İma yüklü sesiyle beni iyice sinirlendiriyordu. Aklınca bu durumu kullanarak yanımda olmak için uğraşacaktı. Ama ben izin vermezsem zaten yakınımı bıraksın olduğum yere bile ayak basamazdı.

"Amacım gizlemek olsaydı sende dahil kimse o adamın varlığını bilemezdi. Şimdi sesini kes ve toplantıda ne gördüysen sadece onu anlat."

Alaycı gülümsemesiyle yüzünü yola çevirirken hızla el firenini indirerek arabayı yola çıkarttım. Teşkilata kadar tek kelime etmemiş olması durumu bir nebzede olsa çekilir kılmıştı. Gereksiz imalarına katlanamıyordum o yüzden susması onun yararınaydı. Bir kaç dakikanın ardından teşkilatın önüne gelirken, aracı park edip dışarı çıkarak Berkay'la yan yana yürümeye başladık. Teşkilatın hemen önünde bizi bekleyen diğer ekip üyeleri tahminimce, Hançerle arabadan indiğimi görmüş olmalarından dolayı yüzlerinde merak ve şaşkınlık kol geziyordu. Açıklama çabasına girmeyerek yanlarından geçip teşkilattan içeriye birlikte girerken önlerinden ilerleyerek toplantı odasına girdim. Boş olan odada, masanın en ucuna geçip oturdum. Diğerleri de sırasıyla yerlerine yerleşince her zaman ki gibi Berkay, karşıma geçip oturmasıyla göz devirirken yanıma oturmuş olan Selvi'nin konuşmasıyla gözlerimi ondan çektim.

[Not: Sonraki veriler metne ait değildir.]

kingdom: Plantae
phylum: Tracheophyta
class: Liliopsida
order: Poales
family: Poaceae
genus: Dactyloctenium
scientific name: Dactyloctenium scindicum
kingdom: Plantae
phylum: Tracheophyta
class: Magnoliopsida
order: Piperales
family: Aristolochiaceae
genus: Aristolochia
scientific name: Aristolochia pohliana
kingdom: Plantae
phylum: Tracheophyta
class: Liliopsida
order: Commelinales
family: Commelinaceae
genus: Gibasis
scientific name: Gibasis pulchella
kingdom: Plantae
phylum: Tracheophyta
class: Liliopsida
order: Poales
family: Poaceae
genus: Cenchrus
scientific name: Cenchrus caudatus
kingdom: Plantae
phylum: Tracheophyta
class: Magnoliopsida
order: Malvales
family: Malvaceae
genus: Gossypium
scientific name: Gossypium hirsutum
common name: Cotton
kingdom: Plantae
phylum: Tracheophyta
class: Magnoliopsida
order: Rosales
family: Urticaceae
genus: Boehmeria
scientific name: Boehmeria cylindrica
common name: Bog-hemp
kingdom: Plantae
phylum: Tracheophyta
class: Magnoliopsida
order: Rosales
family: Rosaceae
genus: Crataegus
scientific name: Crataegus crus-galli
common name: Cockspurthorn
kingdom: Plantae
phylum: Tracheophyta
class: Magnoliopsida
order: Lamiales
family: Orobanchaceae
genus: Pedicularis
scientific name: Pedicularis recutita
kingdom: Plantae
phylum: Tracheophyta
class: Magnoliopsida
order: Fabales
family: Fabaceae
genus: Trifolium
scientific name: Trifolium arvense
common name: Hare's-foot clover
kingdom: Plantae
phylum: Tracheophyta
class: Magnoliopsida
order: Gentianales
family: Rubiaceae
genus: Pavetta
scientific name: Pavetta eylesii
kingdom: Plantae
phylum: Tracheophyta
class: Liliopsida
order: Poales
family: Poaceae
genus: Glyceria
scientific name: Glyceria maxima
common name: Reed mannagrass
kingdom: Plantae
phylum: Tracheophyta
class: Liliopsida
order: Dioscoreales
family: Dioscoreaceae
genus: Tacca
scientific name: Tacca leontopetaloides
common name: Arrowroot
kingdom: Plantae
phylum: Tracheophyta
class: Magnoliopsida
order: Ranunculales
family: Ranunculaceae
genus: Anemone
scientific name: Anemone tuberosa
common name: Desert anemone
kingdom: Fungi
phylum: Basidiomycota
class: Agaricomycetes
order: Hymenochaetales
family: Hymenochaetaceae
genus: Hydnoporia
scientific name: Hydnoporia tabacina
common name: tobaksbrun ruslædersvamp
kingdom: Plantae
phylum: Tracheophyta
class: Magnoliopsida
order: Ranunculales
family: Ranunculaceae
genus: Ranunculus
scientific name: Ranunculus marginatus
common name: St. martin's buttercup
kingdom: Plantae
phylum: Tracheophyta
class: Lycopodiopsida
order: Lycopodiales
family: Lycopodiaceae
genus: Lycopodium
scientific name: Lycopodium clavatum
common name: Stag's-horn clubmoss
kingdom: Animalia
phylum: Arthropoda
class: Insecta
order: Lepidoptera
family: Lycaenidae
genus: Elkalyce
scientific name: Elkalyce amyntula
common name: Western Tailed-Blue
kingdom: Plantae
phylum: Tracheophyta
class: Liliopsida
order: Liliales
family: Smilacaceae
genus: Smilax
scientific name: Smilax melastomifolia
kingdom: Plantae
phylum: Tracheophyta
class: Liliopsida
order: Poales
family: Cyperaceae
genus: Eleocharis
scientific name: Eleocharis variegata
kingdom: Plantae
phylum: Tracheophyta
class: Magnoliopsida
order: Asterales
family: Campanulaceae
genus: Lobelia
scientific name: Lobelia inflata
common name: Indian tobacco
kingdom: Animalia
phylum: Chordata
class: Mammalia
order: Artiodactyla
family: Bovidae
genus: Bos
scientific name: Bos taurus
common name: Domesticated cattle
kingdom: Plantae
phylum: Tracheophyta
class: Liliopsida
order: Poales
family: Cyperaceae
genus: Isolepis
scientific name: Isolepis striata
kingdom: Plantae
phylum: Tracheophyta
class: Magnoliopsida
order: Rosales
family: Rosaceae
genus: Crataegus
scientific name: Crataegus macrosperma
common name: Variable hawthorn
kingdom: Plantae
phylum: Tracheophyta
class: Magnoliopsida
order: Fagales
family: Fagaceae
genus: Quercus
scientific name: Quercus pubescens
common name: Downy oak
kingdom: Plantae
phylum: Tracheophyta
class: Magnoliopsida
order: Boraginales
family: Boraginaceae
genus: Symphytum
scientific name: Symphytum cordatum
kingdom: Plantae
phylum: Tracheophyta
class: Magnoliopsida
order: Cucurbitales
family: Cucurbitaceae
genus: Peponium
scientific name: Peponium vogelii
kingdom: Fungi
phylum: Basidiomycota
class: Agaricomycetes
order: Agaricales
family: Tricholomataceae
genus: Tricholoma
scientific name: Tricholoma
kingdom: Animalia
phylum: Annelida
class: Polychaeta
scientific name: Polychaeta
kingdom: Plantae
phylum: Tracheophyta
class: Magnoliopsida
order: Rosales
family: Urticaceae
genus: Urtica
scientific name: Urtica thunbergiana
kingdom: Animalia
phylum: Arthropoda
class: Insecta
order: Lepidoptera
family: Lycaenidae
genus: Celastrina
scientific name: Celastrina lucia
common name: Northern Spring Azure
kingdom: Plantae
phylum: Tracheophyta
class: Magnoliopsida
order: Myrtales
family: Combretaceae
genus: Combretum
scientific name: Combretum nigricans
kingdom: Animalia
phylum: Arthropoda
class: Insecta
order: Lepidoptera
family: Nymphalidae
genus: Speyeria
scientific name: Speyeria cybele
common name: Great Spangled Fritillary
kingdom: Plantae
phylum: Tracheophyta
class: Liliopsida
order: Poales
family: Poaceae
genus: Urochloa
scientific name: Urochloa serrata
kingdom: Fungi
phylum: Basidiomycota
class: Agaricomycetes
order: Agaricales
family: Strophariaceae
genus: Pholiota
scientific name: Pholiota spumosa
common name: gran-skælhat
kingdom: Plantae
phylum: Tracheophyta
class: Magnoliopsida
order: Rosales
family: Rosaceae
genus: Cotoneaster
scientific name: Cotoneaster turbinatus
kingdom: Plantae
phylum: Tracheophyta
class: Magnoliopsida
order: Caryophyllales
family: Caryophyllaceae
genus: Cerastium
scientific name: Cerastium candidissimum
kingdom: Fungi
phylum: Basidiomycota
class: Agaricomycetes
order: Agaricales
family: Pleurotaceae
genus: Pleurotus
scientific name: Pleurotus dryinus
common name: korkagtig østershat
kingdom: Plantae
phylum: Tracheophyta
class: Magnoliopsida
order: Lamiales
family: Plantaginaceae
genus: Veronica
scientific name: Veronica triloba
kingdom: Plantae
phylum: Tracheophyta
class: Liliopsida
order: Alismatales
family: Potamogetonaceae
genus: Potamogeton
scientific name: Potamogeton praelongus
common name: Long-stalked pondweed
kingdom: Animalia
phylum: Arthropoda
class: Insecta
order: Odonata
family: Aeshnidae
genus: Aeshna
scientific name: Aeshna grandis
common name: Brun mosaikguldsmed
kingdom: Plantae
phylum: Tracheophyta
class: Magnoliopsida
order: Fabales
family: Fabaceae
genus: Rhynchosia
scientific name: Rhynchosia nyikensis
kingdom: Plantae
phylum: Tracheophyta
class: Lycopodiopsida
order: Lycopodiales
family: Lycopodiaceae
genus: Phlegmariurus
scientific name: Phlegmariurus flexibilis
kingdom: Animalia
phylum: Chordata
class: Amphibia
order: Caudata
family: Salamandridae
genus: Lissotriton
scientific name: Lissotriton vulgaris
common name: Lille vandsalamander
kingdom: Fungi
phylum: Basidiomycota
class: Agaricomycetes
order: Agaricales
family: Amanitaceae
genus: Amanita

"Medusa son kontrolleri tamamladık eksik bir şey yok."

Halledeceklerini bildiğimden sorma gereğinde bulunmamıştım bile. Hepsi işlerinde oldukça profesyonel ve disiplinliydi.

"Biliyorum Akrep, ola ki Aytaç Müdür sizden Reha'yı izlemeniz gerektiğini emrederse önce bana gelip bildirin."

Dediklerimle kaşları hafif çatılır gibi olduysa da şimdilik bunu sorgulamayarak tamam dercesine kafasını sallayıp önüne dönmüştü. Neticede her daim önlem almalı ve tedbirli olmayı bırakmamak gerekirdi. Değil mi?... Toplantı sonunda herkes ayağa kalkarken ben yerimde usulca oturmaya devam ediyordum. Birazdan Aytaç müdürün benimle yalnız konuşmak isteyeceğini çok iyi biliyordum. Çok bekletmeden Aytaç müdür bu isteğini dile getirdi.

"Medusa çıkma konuşacağız."

Gözlerimin zaten üzerinde olduğunu anlarken ekibin dışarıya çıkmasını, gözlerimin içine sertçe bakarak beklemeye başladı. Boşalan odada bir süre ses çıkmamış birbirimize bakmayı sürdürmüştük.

"Doğum günün kutlu olsun Ayana. İlk kutlayan benim öyle değil mi?"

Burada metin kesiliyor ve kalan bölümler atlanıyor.